Le chien avait écouté gravement.

Et sans doute, bien que le discours de son maître fut terminé, il continua à écouter ce que le chevalier pouvait se dire à lui-même, car ses yeux ne quittèrent pas les yeux du jeune homme, et le chien finit par pousser une plainte sourde.

– Pipeau! fit à ce moment le vieux Pardaillan qui entrebâilla la porte.

Le chien interrogea le chevalier, qui dit:

– Va.

– Je vais à la Devinière, puisque tu as des scrupules en ce qui regarde maître Landry, reprit le routier.

– Je vous accompagne, mon père.

– Non pas, mordiable. Le chien me suffira en cas d’attaque. Il pourra aussi me servir de courrier. Mais toi, ne bouge pas d’ici.

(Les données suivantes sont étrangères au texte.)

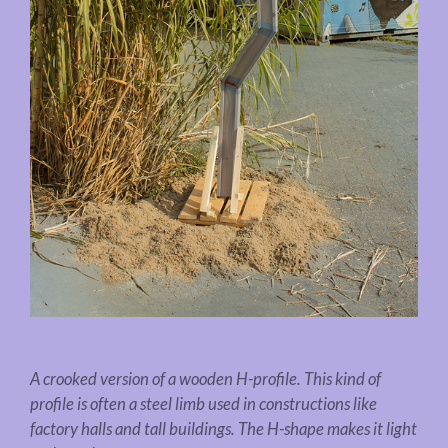
A crooked version of a wooden H-profile. This kind of
profile is often a steel limb used in constructions like
factory halls and tall buildings. The H-shape makes it light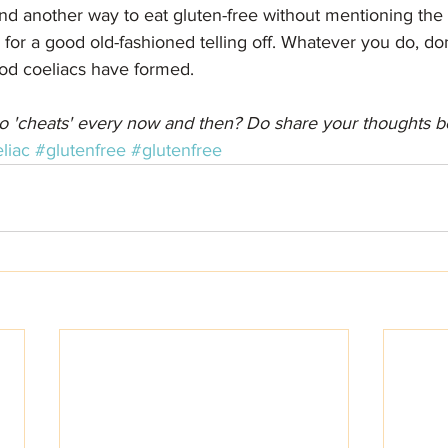
nd another way to eat gluten-free without mentioning the 
r a good old-fashioned telling off. Whatever you do, don'
od coeliacs have formed.
o 'cheats' every now and then? Do share your thoughts b
liac
#glutenfree
#glutenfree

Le chevalier fit un geste d’acquiescement, et Pardaillan père s’éloigna, suivi du chien, heureux d’entreprendre seul la besogne d’exploration qu’il avait méditée. Car, sous prétexte d’aller à la Devinière payer les dettes de son fils, le routier voulait surtout s’assurer que l’hôtel n’était pas surveillé, qu’ils n’avaient pas été suivis, enfin, que le chevalier était en sûreté parfaite.

– Une fois à Montmorency, songeait-il, je le déciderai à me suivre, et du diable si je n’arrive pas à lui faire oublier toutes les Loïse du monde, et à oublier du coup son envie de mourir. Belle solution, ma foi!… À son âge, j’eusse enlevé la petite, voilà tout. Le monde dégénère…-D’ailleurs, qui sait si ma ruse ne va pas arranger les choses? C’est un tour de vieille guerre. J’en ai plus d’un dans mon sac… Allons, Pipeau, saute sur ton maître.

Pardaillan tendit son bras et le chien sauta, avec un aboiement sonore.

À quelque ruse? à quel tour faisait-il allusion?